SEC Fan's Guide to Mizzou Baseball: Other Rivals

Mizzou Baseball's biggest rivals are the ones they just left behind, in the Big 12.
  • Kansas, of course, has been the Tigers' biggest rival going on 100+ years, as we talked about last week.  There's always hope that at some point the Bill Self will get over having his panties in a wad, or maybe the rest of the athletic department will tell him to shut up and let them get back to making piles of money playing Mizzou.  Until then, the Border War is is over.

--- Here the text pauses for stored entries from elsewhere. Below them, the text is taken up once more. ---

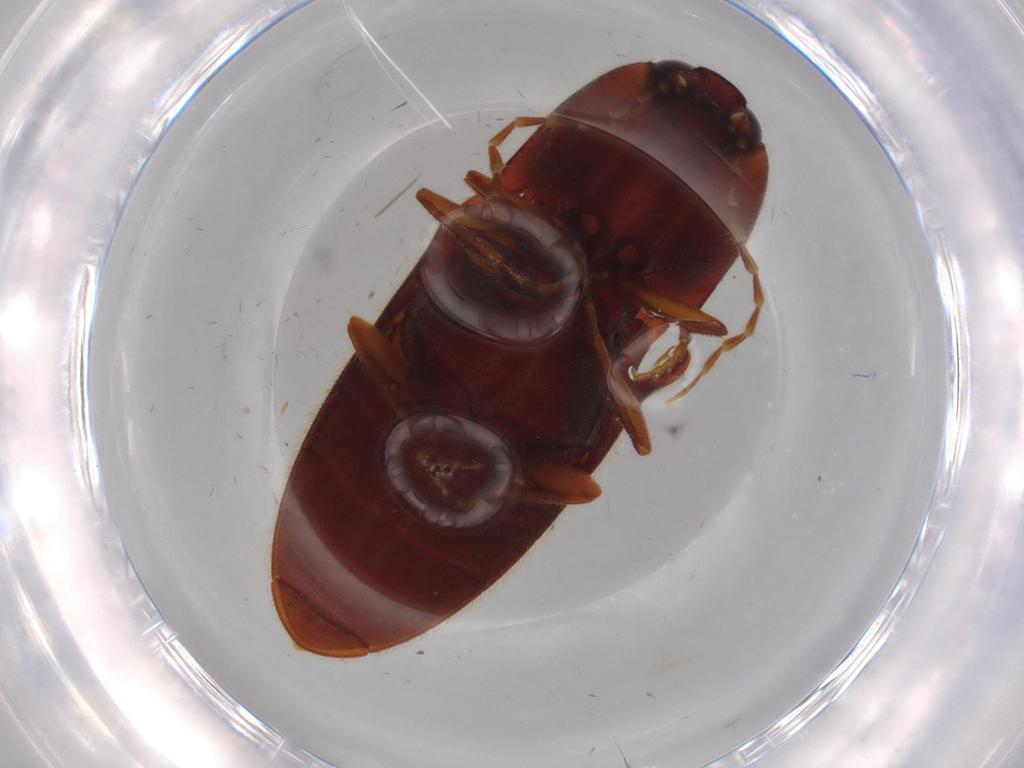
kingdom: Animalia
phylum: Arthropoda
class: Insecta
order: Coleoptera
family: Elateridae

  • MU's chief rivals in the Big 12 were the former Big 8 rivals, the teams Missouri has been playing for most of a century, first in the original Missouri Valley, then in the Big 6, the Big 7 and finally the Big 8:  Oklahoma State, Oklahoma, Kansas State, Nebraska.  And Iowa State and Colorado back when they still had baseball.  I suspect some of those teams may make guest appearances on the MU non-conference schedule in the years to come.

  • The only team that became a serious rival among the former Southwest conference that joined into the Big 12 is Texas.  That's because the Longhorns are so arrogant they're easy to hate.  And Missouri always gave Augie's Dogies every thing they could handle. Texas leads Missouri by just 34-30 all-time.
Beyond the Big 12 conference, MU has developed some other rivalries as well.

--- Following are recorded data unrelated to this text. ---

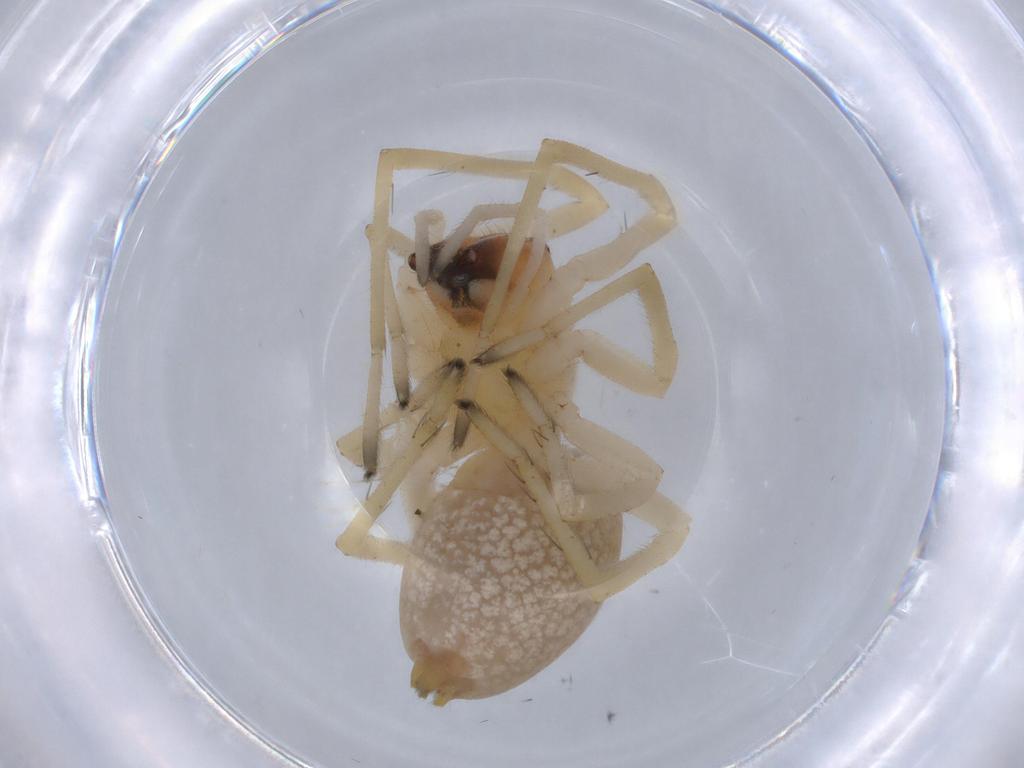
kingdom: Animalia
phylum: Arthropoda
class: Arachnida
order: Araneae
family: Cheiracanthiidae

Missouri State and Missouri play a home-and-away mid-week series each year, usually separated by a week or two.  After MU swept MSU this year, The Tigers lead the Bears 23-22 all-time.

There's some bad blood in the hearts of many Missouri fans ever since what once was called Southwest Missouri State stole our original name of Missouri State University.

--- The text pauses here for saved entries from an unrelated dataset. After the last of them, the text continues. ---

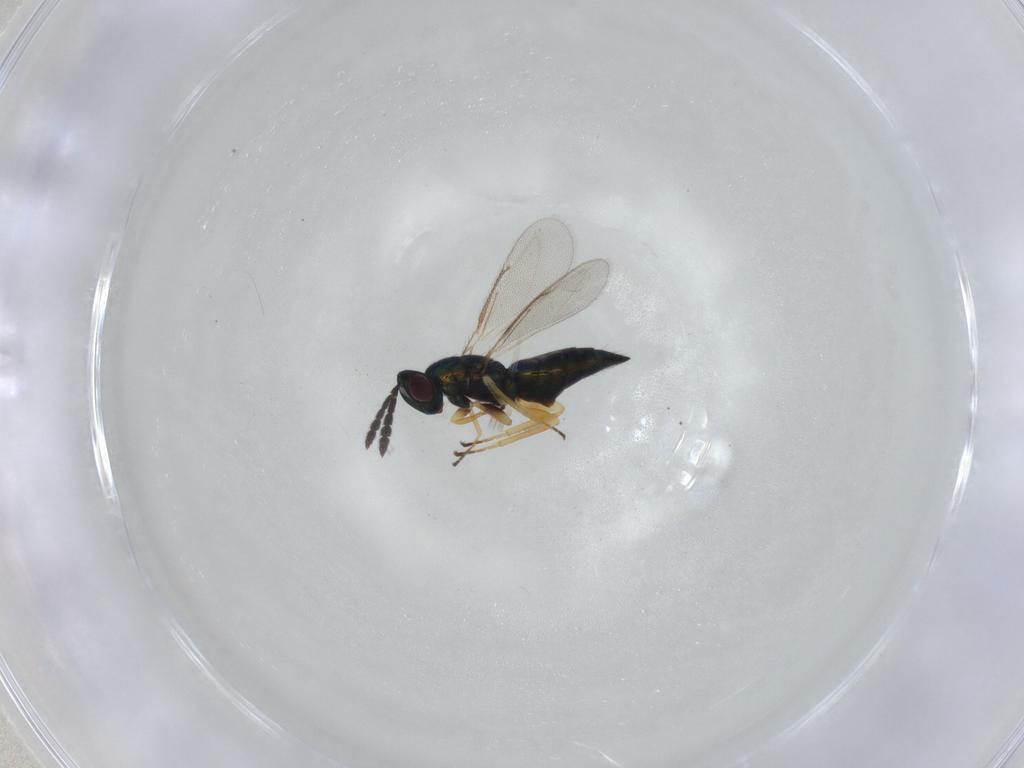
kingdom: Animalia
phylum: Arthropoda
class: Insecta
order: Hymenoptera
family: Eulophidae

Mizzou used to play a home-and-away series each season against the other two in-state D-1 teams as well, but somehow SLU and SEMO have dropped off the schedule in the past few years.  It could have something to do with MU dominating those series 72-17 and 21-9, respectively.

There has been a bit of bad blood spilt with some other "rivals" in the past decade or so.

Coach Tim Jamieson and
Catcher Trevor Coleman
2007 Regional
Louisville is not a favorite among Missouri fans, ever since the 2007 Regional Mizzou hosted.  There was some show-boating and taunting done by former Louisville OF Chris Dominguez, which has lingered in the minds of fans who were around then.

Missouri and Louisville met up again in the Tucson Regional this past June, and there was some talk about avenging that game, but the only people on either team who were still around from 2007 were coaches and their assistants.  Getting beat 11-3 in the final game of the season isn't very impressive in the annals of vengeance, either.

Vengeance was sweeter against Charlotte this past year.  In 2011 the Tigers traveled to Charlotte and got beat 3 out of 4 games.  But the Mizzou coaches and players were not pleased about the arrogant way Charlotte ran up the score in the final 22-7 game of that series. They exacted their revenge a year later, taking three straight from Charlotte.  A fourth game was rained out.

Missouri has some mid-week opponents that show up on the schedule almost every year, but none of them could be called heated rivalries at all.

Illinois and Missouri have met a Busch Stadium in St. Louis over the past 2-3 years, but that inter-state rivalry has never generated much heat outside of basketball.

Beyond the Big 12 and the in-state teams, the only teams on the all-time head-to-head list that MU has played any significant number of times are all smaller schools that Missouri hasn't played for decades (like Washington U in St. Louis -- MU has a 52-28 record against them, all ancient history).

There is one other major school Missouri has played a significant number of times, posting a 28-20-1 all-time record against them.  Most of that is pretty old history, but there is some hope of renewing that rivalry.  That team is our closest neighbor in the SEC:  Ar-Kansas.